Again, it is said that, as it appears appellee did not get possession of the mules for several days after the agreement was made, and it was not to be performed within one year, it was therefore void under the statute of frauds. But as the court held with appellants on the law, he must have found against them upon the question of fact. There was no evidence tending to show that, by the terms of the agreement, the year was to commence at a future day, but rather that it commenced presently; for appellee intended and proposed to take them immediately, and his right to do so under the agreement was not denied.
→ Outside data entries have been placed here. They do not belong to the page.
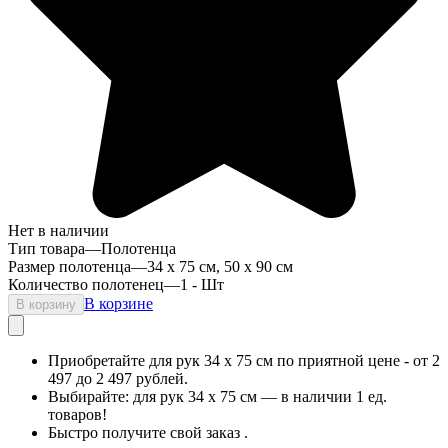
Нет в наличии
Тип товара
—
Полотенца
Размер полотенца
—
34 x 75 см, 50 х 90 см
Количество полотенец
—
1 - Шт
В корзине
В корзину
Приобретайте для рук 34 x 75 см по приятной цене - от 2
497 до 2 497 рублей.
Выбирайте: для рук 34 x 75 см — в наличии 1 ед.
товаров!
Быстро получите свой заказ .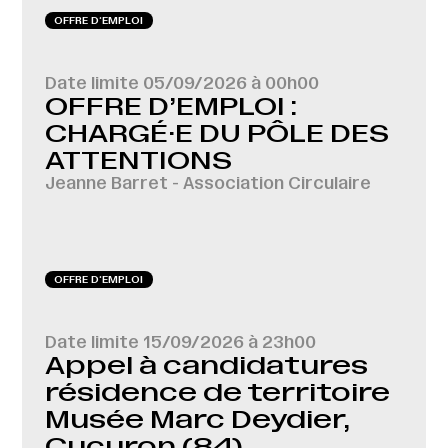
OFFRE D‘EMPLOI
Date limite
05/09/2026 à 00h00
OFFRE D’EMPLOI :
CHARGÉ·E DU PÔLE DES
ATTENTIONS
Jeanne Barret - Association Circulaire
OFFRE D‘EMPLOI
Date limite
15/09/2026 à 23h00
Appel à candidatures
résidence de territoire
Musée Marc Deydier,
Cucuron (84)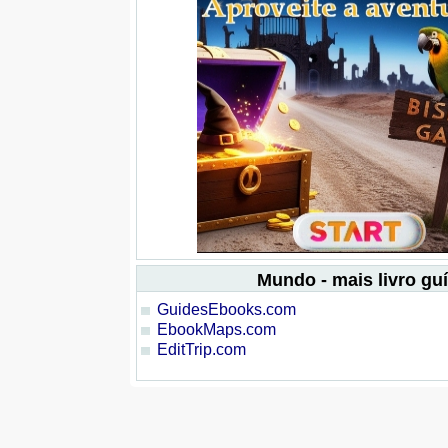
Mundo - mais livro gu
GuidesEbooks.com
EbookMaps.com
EditTrip.com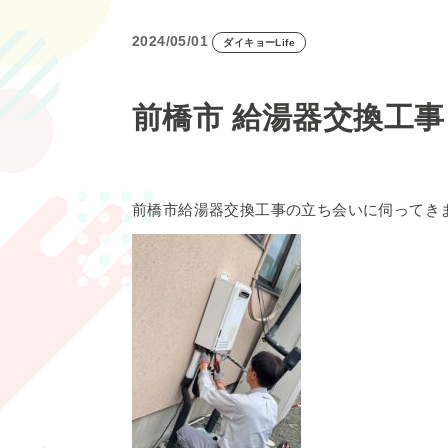
2024/05/01
ダイキョーLife
前橋市 給湯器交換工事
前橋市給湯器交換工事の立ち会いに伺ってき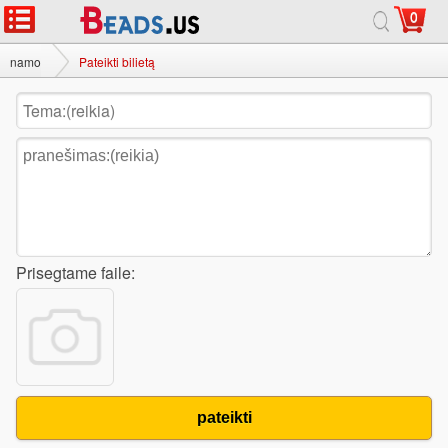
0
namo
Pateikti bilietą
Prisegtame faile:
pateikti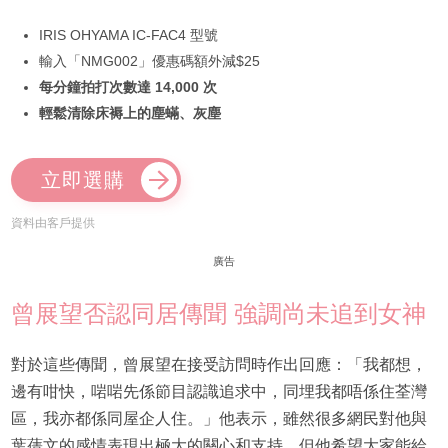
IRIS OHYAMA IC-FAC4 型號
輸入「NMG002」優惠碼額外減$25
每分鐘拍打次數達 14,000 次
輕鬆清除床褥上的塵蟎、灰塵
立即選購
資料由客戶提供
廣告
曾展望否認同居傳聞 強調尚未追到女神
對於這些傳聞，曾展望在接受訪問時作出回應：「我都想，
邊有咁快，啱啱先係節目認識追求中，同埋我都唔係住荃灣
區，我亦都係同屋企人住。」他表示，雖然很多網民對他與
葉蒨文的感情表現出極大的關心和支持，但他希望大家能給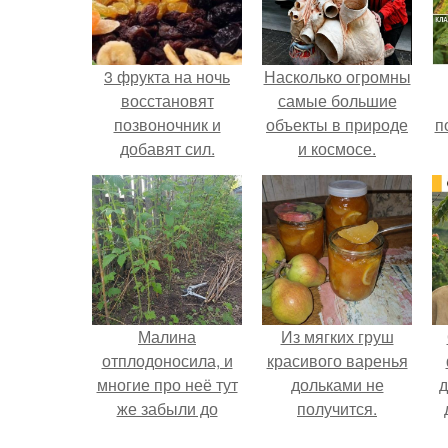
3 фрукта на ночь
Насколько огромны
восстановят
самые большие
позвоночник и
объекты в природе
п
добавят сил.
и космосе.
Малина
Из мягких груш
отплодоносила, и
красивого варенья
многие про неё тут
дольками не
д
же забыли до
получится.
следующего лета.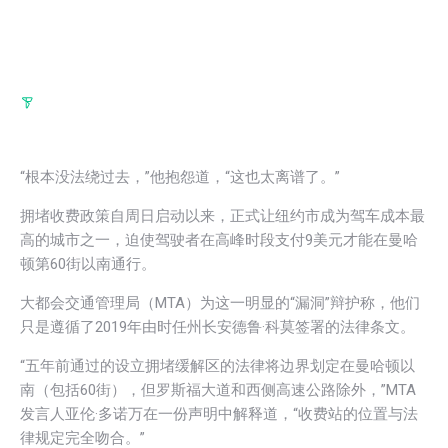
“根本没法绕过去，”他抱怨道，“这也太离谱了。”
拥堵收费政策自周日启动以来，正式让纽约市成为驾车成本最
高的城市之一，迫使驾驶者在高峰时段支付9美元才能在曼哈
顿第60街以南通行。
大都会交通管理局（MTA）为这一明显的“漏洞”辩护称，他们
只是遵循了2019年由时任州长安德鲁·科莫签署的法律条文。
“五年前通过的设立拥堵缓解区的法律将边界划定在曼哈顿以
南（包括60街），但罗斯福大道和西侧高速公路除外，”MTA
发言人亚伦·多诺万在一份声明中解释道，“收费站的位置与法
律规定完全吻合。”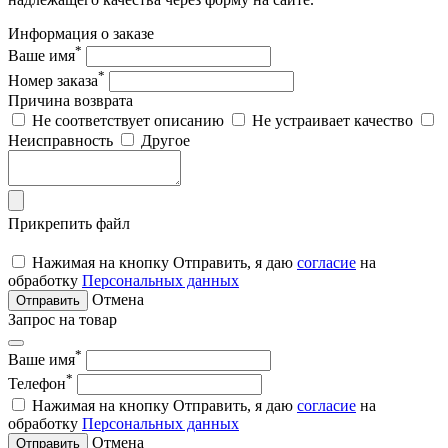
Информация о заказе
*
Ваше имя
*
Номер заказа
Причина возврата
Не соответствует описанию
Не устраивает качество
Неисправность
Другое
Прикрепить файл
Нажимая на кнопку Отправить, я даю
согласие
на
обработку
Персональных данных
Отмена
Отправить
Запрос на товар
*
Ваше имя
*
Телефон
Нажимая на кнопку Отправить, я даю
согласие
на
обработку
Персональных данных
Отмена
Отправить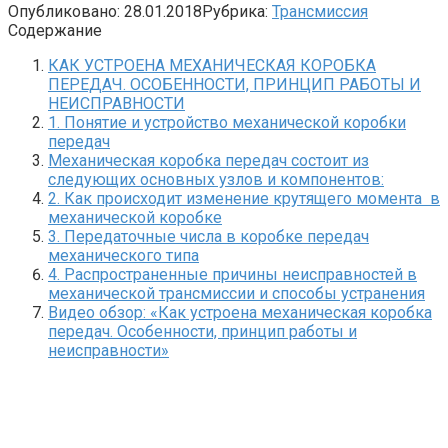
Опубликовано:
28.01.2018
Рубрика:
Трансмиссия
Содержание
КАК УСТРОЕНА МЕХАНИЧЕСКАЯ КОРОБКА
ПЕРЕДАЧ. ОСОБЕННОСТИ, ПРИНЦИП РАБОТЫ И
НЕИСПРАВНОСТИ
1. Понятие и устройство механической коробки
передач
Механическая коробка передач состоит из
следующих основных узлов и компонентов:
2. Как происходит изменение крутящего момента в
механической коробке
3. Передаточные числа в коробке передач
механического типа
4. Распространенные причины неисправностей в
механической трансмиссии и способы устранения
Видео обзор: «Как устроена механическая коробка
передач. Особенности, принцип работы и
неисправности»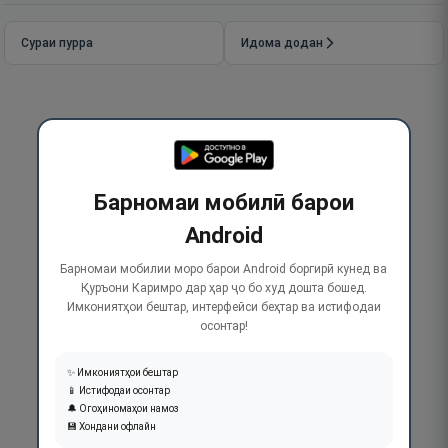
Сураи пурра
Идома додан
Барномаи мобилӣ барои
Android
Барномаи мобилии моро барои Android боргирӣ кунед ва
Қуръони Каримро дар ҳар ҷо бо худ дошта бошед.
Имкониятҳои бештар, интерфейси беҳтар ва истифодаи
осонтар!
✨ Имкониятҳои бештар
📱 Истифодаи осонтар
🔔 Огоҳиномаҳои намоз
💾 Хондани офлайн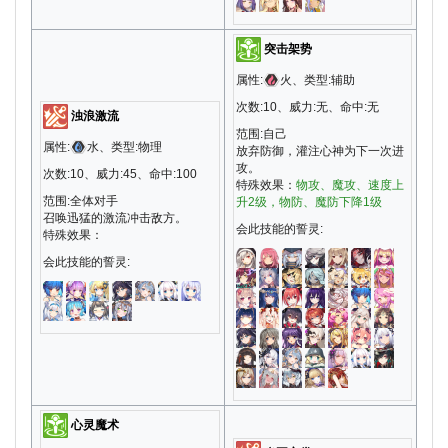
突击架势
属性:
火、类型:辅助
次数:10、威力:无、命中:无
浊浪激流
范围:自己
属性:
水、类型:物理
放弃防御，灌注心神为下一次进
攻。
次数:10、威力:45、命中:100
特殊效果：
物攻、魔攻、速度上
范围:全体对手
升2级，物防、魔防下降1级
召唤迅猛的激流冲击敌方。
会此技能的誓灵:
特殊效果：
会此技能的誓灵:
心灵魔术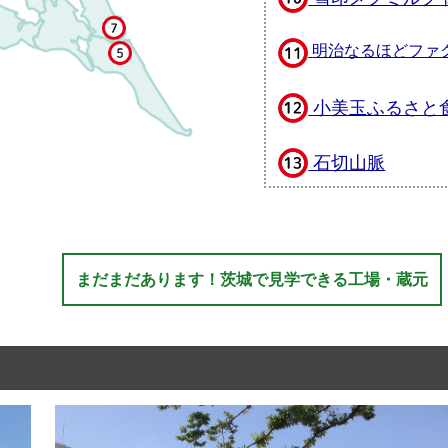
明治なるほどファ
小美玉ふるさと
石切山脈
まだまだあります！茨城で見学できる工場・蔵元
Defendants recalled one of their own witnesses and asked if he 'heard the plaintiff, on the trial before the justice, state the agreement with deceased, and having received an affirmative answer, further asked him to “ tell it as he told it there,” to which an objection for immateriality was sustained. Counsel did not suggest that the answer would tend to show a statement at all different from the one he made on this trial, nor what it would be or show. His statement on this trial had been corroborated by two Witnesses. If that made on a former trial was substantially the same—and there is no proof or presumption that it was not—its exclusion could do the defendants no harm.

Plaintiff was allowed, over .objection, to introduce evidence to show how much the use of the mules from May 22d to August 30th, would be reasonably worth. It was and is insisted that he should have been confined to the value of their use until May 25th, the commencement of the suit. We think not. When the suit was commenced he had been deprived by the act of appellants of their use for the entire residue of the term.

This value was variously stated by the witnesses—being from seventy-five cents to $2.50 per day, and would have warranted the finding of a larger amount than was allowed, *145without including the halters, for which plaintiff was allowed to state, over objection, that he paid $3.

On the whole, we think the conduct of the appellants was rather high-handed, and no injustice has been done by the judgment. The errors assigned, about which we might have doubts, we consider immaterial, and the defense without merit. Judgment affirmed.